The Magazine of The Evangelical Lutheran Church in America


Of weaving and worship

Book tells history and craft of liturgical textiles

Some of the most creative art done recently for houses of worship has been in textiles. That artistry is wonderfully demonstrated in Weaving for Worship: Handweaving for Churches & Synagogues.

The author-editors, Joyce Harter and Lucy Brusic, are both Minnesota Lutheran weavers. Six other weavers contributed chapters on subjects from the history of the craft to the specifics of symbolism in paraments and vestments.
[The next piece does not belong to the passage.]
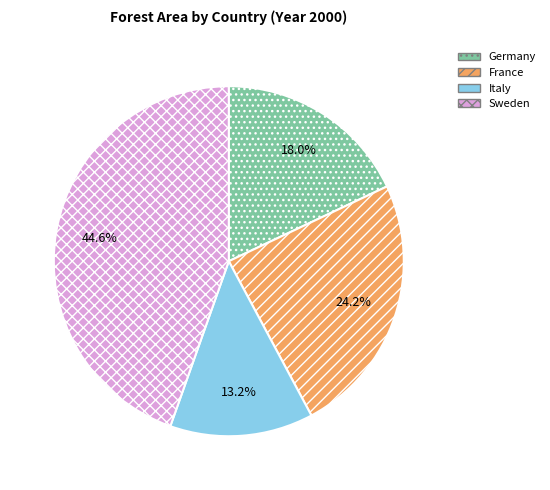

Count the number of slices in the pie.

4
Both a "how to" and a "why" book, Weaving isn't just for artisans, but for all those who wish a greater understanding of this process, its background and uses. Containing technical information and suggestions, the work is also filled with rich material about religious symbols, the meanings of liturgical articles and vestments, and stories of artists' and congregations' experiences.

Religious use of textiles, we learn, stems from biblical instruction. Exodus 26 begins: "Moreover you shall make the tabernacle with 10 curtains of fine twisted linen, and blue, purple, and crimson yarns; you shall make them with cherubim skillfully worked into them."

In Christianity, variety in treatment of fabrics "grew out of the culture within which the faith developed," the authors explain. No wonder the term "weaving" is such a frequent image for creating and for coming together in community.

Weaving contains many beautiful color photos of woven objects and their settings, revealing an amazing variety in themes and treatments. The sections on Jewish weaving and symbols are equally interesting for a Christian reader.